Probing Knowledge Holes in Unlearned LLMs
Myeongseob Ko, Hoang Anh Just, Charles Fleming, Ming Jin, Ruoxi Jia
TL;DR
This paper interrogates the hidden costs of machine unlearning in large language models by introducing a three-step knowledge evaluation pipeline that combines adjacent probing, RL-enhanced latent probing, and post-hoc filtering. It demonstrates that unlearning can produce substantial knowledge holes not captured by standard benchmarks, with latent holes often far larger in quality degradation than adjacent holes. Using two forgetting datasets and multiple unlearning methods, the study shows that even when harmful content is removed, benign knowledge can be systematically forgotten, and mitigation attempts can introduce new holes. The work argues for dynamic, model-dependent evaluations and proactive mitigation strategies to balance the removal of harmful content with the preservation of benign knowledge.
Abstract
Machine unlearning has emerged as a prevalent technical solution for selectively removing unwanted knowledge absorbed during pre-training, without requiring full retraining. While recent unlearning techniques can effectively remove undesirable content without severely compromising performance on standard benchmarks, we find that they may inadvertently create ``knowledge holes'' -- unintended losses of benign knowledge that standard benchmarks fail to capture.

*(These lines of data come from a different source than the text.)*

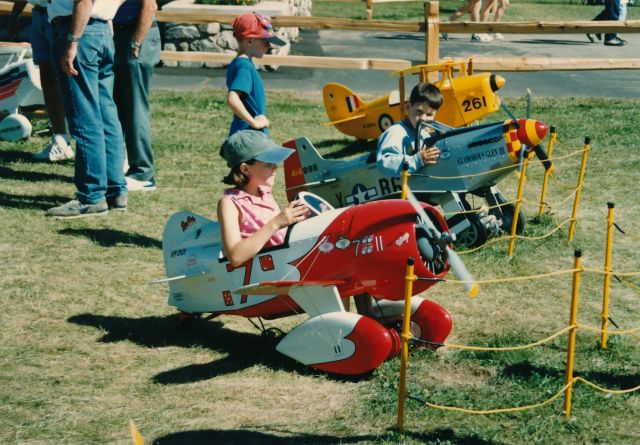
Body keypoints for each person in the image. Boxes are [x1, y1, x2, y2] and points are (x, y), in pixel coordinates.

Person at [46, 0, 128, 218]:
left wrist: (73, 41)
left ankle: (91, 196)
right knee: (106, 116)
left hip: (79, 31)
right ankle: (115, 190)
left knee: (85, 117)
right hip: (99, 30)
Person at [217, 130, 309, 267]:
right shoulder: (229, 203)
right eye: (268, 164)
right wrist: (276, 223)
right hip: (264, 278)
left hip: (286, 266)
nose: (276, 168)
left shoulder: (265, 193)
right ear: (245, 169)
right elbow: (235, 256)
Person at [8, 1, 73, 161]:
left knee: (70, 79)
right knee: (48, 77)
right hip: (39, 14)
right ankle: (60, 140)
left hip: (62, 17)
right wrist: (15, 14)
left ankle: (90, 146)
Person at [113, 0, 161, 192]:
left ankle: (143, 172)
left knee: (135, 107)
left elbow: (149, 6)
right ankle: (122, 162)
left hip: (137, 33)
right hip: (121, 33)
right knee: (120, 105)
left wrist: (136, 42)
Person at [226, 12, 286, 137]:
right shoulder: (244, 67)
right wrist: (254, 123)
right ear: (250, 40)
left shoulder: (239, 63)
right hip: (249, 137)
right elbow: (233, 98)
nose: (269, 45)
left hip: (246, 135)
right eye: (265, 41)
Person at [376, 83, 443, 178]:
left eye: (429, 114)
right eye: (419, 111)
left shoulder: (426, 132)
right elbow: (384, 163)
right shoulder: (395, 132)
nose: (423, 118)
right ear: (408, 107)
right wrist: (417, 160)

To probe where unlearned models reveal knowledge holes, we propose a test case generation framework that explores both immediate neighbors of unlearned content and broader areas of potential failures. Our evaluation demonstrates significant hidden costs of unlearning: up to 98.7\% of the test cases yield irrelevant or nonsensical responses from unlearned models, despite being answerable by the pretrained model. These findings necessitate rethinking the conventional approach to evaluating knowledge preservation in unlearning, moving beyond standard, static benchmarks.